# WHAT THE TASK ASKS:
Among the entries below, how many lines include the word "March"? Reply with only the number.

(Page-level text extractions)
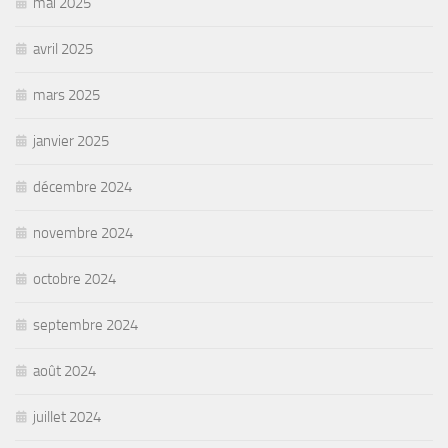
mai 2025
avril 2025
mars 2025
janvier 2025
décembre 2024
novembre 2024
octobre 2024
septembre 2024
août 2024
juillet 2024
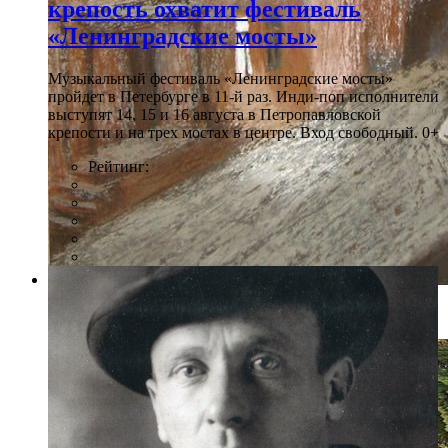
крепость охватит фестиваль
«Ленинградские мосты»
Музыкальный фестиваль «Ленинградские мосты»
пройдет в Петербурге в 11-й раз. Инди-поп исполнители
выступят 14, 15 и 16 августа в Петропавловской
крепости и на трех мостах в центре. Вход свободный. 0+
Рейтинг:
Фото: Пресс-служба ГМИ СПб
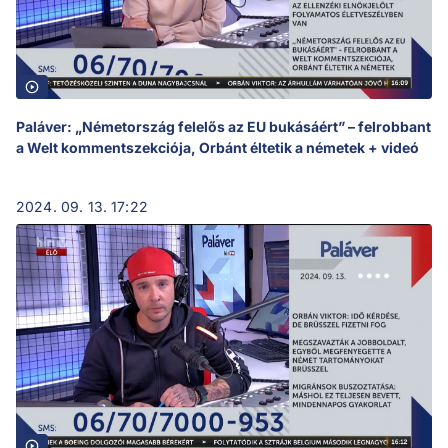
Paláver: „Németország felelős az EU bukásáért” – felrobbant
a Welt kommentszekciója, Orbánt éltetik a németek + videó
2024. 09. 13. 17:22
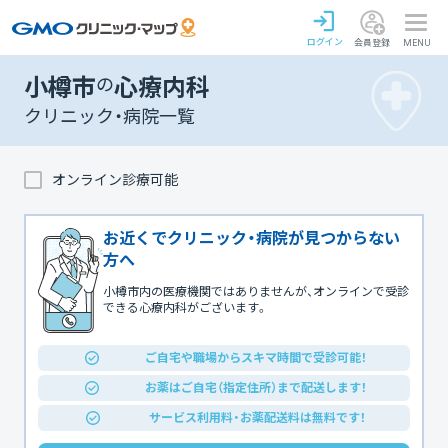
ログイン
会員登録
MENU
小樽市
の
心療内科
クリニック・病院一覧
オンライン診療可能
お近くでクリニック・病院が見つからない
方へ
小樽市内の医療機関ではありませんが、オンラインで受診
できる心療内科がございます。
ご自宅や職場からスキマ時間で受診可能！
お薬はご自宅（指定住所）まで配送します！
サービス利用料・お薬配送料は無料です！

--

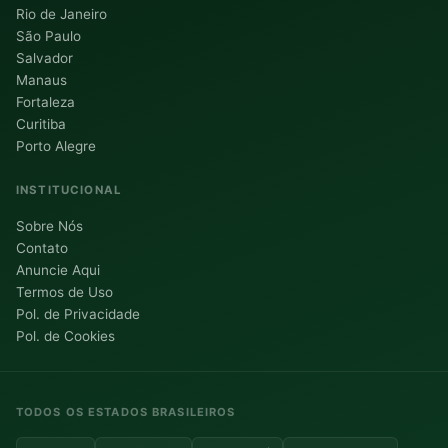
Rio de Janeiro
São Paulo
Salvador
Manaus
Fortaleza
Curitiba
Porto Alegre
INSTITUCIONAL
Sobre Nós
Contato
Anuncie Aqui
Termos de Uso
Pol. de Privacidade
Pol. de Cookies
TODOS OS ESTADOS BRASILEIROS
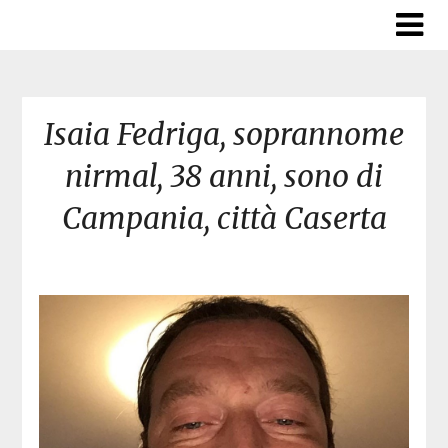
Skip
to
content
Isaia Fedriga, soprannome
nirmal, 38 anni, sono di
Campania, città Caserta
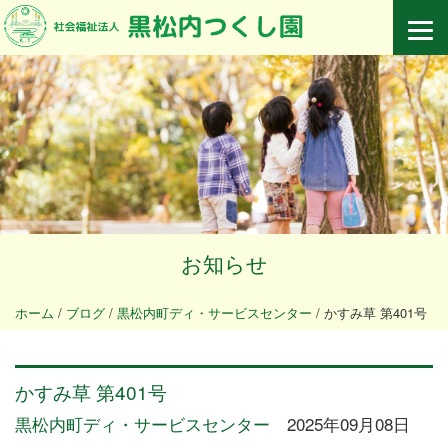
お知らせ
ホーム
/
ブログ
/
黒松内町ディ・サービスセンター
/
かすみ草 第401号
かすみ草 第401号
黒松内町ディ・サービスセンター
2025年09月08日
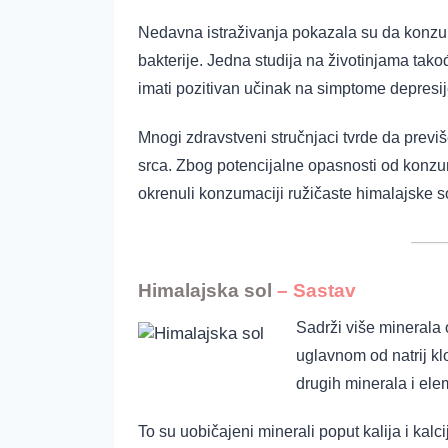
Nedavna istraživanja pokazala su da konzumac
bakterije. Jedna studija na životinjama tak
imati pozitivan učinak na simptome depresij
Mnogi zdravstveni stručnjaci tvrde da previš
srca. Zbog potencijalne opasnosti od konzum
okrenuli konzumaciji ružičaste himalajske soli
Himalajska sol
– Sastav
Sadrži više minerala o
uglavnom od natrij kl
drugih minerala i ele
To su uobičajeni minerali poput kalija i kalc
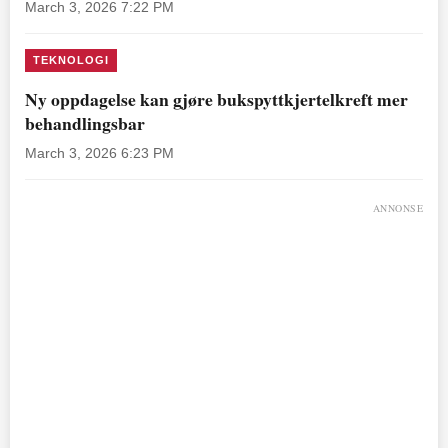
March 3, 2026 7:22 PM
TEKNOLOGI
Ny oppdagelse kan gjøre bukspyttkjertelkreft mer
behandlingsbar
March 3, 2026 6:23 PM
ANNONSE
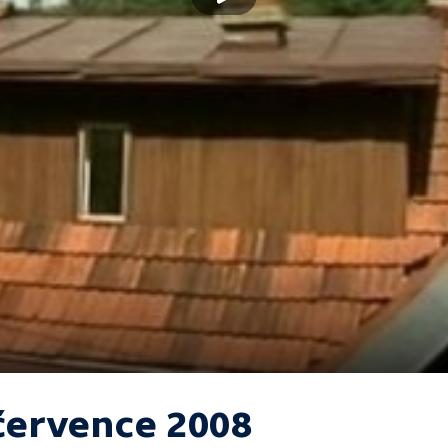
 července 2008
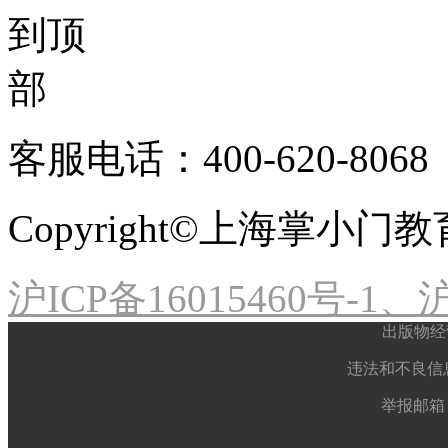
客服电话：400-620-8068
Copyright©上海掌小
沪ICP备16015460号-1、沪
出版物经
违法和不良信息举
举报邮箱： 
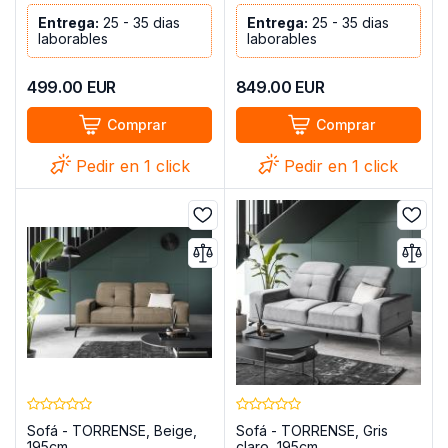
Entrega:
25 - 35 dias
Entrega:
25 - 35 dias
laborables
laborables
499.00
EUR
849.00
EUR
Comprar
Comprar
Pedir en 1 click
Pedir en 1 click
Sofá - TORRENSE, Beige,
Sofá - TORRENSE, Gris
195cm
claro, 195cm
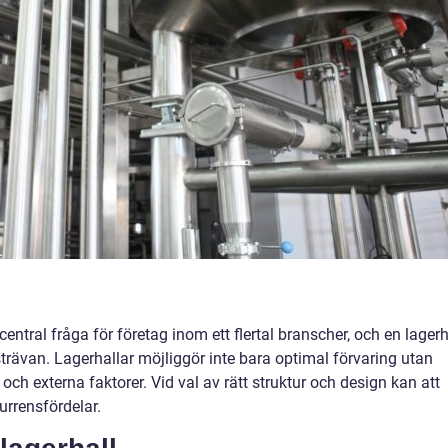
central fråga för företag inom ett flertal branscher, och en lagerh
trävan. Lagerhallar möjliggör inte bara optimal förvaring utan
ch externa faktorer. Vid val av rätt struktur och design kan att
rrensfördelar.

# WORKED SOLUTION:
2